[Stored data entries]
▼

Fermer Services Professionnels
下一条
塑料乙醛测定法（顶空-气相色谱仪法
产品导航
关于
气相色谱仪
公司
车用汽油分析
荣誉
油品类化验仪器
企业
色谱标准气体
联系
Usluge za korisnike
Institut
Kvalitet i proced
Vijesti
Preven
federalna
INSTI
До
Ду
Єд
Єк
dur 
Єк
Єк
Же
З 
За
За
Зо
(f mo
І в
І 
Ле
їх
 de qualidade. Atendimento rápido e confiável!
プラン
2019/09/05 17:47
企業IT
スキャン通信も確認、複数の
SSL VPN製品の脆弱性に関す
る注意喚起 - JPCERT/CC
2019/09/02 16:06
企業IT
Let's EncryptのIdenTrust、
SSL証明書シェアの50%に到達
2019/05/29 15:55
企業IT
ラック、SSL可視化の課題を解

▲

-- WHAT IS REQUIRED --
Reproduce every line of the data above verbatim, keeping the original order and wording.

-- SOLUTION BELOW --
Fermer Services Professionnels
下一条
塑料乙醛测定法（顶空-气相色谱仪法
产品导航
关于
气相色谱仪
公司
车用汽油分析
荣誉
油品类化验仪器
企业
色谱标准气体
联系
Usluge za korisnike
Institut
Kvalitet i proced
Vijesti
Preven
federalna
INSTI
До
Ду
Єд
Єк
dur 
Єк
Єк
Же
З 
За
За
Зо
(f mo
І в
І 
Ле
їх
 de qualidade. Atendimento rápido e confiável!
プラン
2019/09/05 17:47
企業IT
スキャン通信も確認、複数の
SSL VPN製品の脆弱性に関す
る注意喚起 - JPCERT/CC
2019/09/02 16:06
企業IT
Let's EncryptのIdenTrust、
SSL証明書シェアの50%に到達
2019/05/29 15:55
企業IT
ラック、SSL可視化の課題を解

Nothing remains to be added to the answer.